To measure the model performance, we consider our three-class problem as two separate binary classification tasks: (1) identify fouled images (SLoF \(= 0\) versus SLoF \(>0\)) and (2) identify heavily fouled images (SLoF \(=2\) versus SLoF \(< 2\)). This allows us to measure the effectiveness of our model as a classifier without choosing arbitrary class thresholds. Instead of the more commonly used receiver operating characteristic (ROC) curve, we use the average precision metric because it provides a better indication of classifier performance in the case that classes are imbalanced37,38. We apply the average precision metric to each of the two binary classification tasks, and report finally their average as an overall indicator of performance.

Given that we are working with image data, the natural deep learning architecture to use is the convolutional neural network (CNN). A CNN comprises an input layer, which in our case is an RGB image, and an output layer, which is a raw number that relates to the SLoF class of the image. Between these are multiple hidden layers, which are connected in a sequence and make up the architecture of network. Each layer performs an operation on the previous layer, such as convolutions, pooling operations, or matrix-matrix multiplications, and the nature of these operations are determined by trainable weights26. The creators of AlexNet were the first to discover that stacking a large number of these layers greatly improved performance the performance of CNNs on image-recognition tasks27.

Training a CNN consists of many components including the selection of a network architecture, a method of optimising the weights of the network (optimiser), a differentiable function that describes network performance with different configurations of weights (loss function), optimiser parameters, an image augmentation pipeline and a learning rate schedule that modifies the size of each weight update over each epoch (i.e., iteration through the training data). Together these components affect the quality of the trained neural network. Often the term hyperparameter is used to refer to parameters of the optimiser, the learning scheduler, etc. The number of possible combination of these design components is incredibly large, and the available search space for determining the best combination is limited by the amount of computing power available.

We trained and tested our deep learning models with pytorch39, an open-source deep-learning library developed by Facebook. We began the model building process by conducting a learning rate test40, using stochastic gradient descent (SGD) as the optimiser and a default set of optimiser parameters picked from the APTOS challenge. The result of this test was used to inform a quasi-random search for the best optimiser parameters41, drawing parameters from a Sobol sequence42 to provide more even coverage of the search space compared to random sampling. This was done by training the model for a small number of epochs, and the best sets of optimiser parameters were chosen for further exploration in addition to the default set.

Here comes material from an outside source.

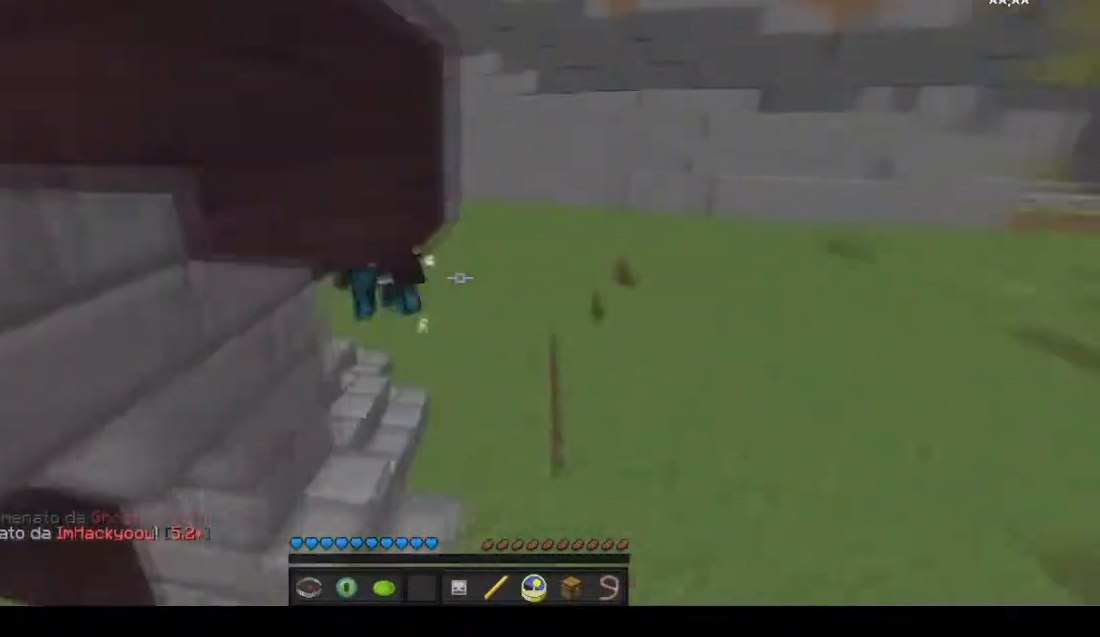
{"keys": ["w"], "mouse": [], "events": [[234, "d", "up"]]}
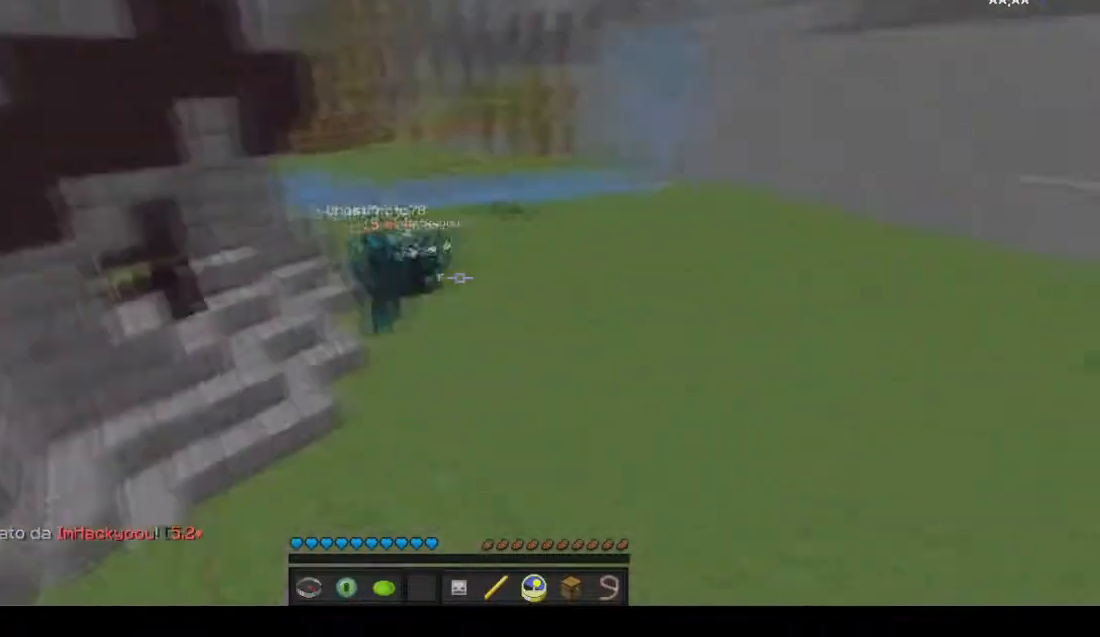
{"keys": [], "mouse": [], "events": [[67, "w", "up"], [334, "s", "down"], [500, "s", "up"]]}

We then tested performance for different combinations of the training components. We considered mean squared error and smooth-L1 loss, which we weighted by class frequency to remove the bias introduced by the imbalance of the dataset43. In addition to the SGD optimisation algorithm, other optimisers such as Adaptive Moment Estimation (Adam)44, Rectified Adam (RAdam)45 and Adam with a corrected weight decay algorithm (AdamW)46 were tested. Several learning rate schedules were examined including a multi-step learning rate decay schedule, one-cycle47 and cosine annealing48. In CNNs, image augmentation pipelines are important for preventing overfitting to the training data, and two different approaches with varying complexity were tried from the APTOS competition. These applied operations to our training data images that did not change their class such as rotations, random cropping, and adjusting the colour and contrast.

We considered off-the-shelf network architectures, starting with the small resnet18 residual network which was used to test every possible combination of the training components above. The residual network architecture was introduced to address the vanishing gradient problem in networks with large numbers of layers by allowing inputs to skip layers, and obtained first place in the 2015 ImageNet classification challenge49. Once the best training components were identified we trained larger and more modern network architectures on larger images, allowing us to determine if increasing image size from 256\(\times\)256 to 512\(\times\)512 pixels improved performance. These architectures included the “ResNeXT” squeeze and excitation networks which built upon the residual learning idea and introduced a squeeze and excitation block that incorporates relationships between image colour channels50,51. We also tested the inception architecture, which attempts to identify features at different scales in the image by applying convolution layers with several different sized kernels simultaneously52. We also considered efficient nets, which incorporate some of these previous ideas into an architecture that is designed to scale optimally and efficiently when the number of layers is increased53. A summary of the network architectures in this paper and the Python packages used to implement them are provided in Table 3.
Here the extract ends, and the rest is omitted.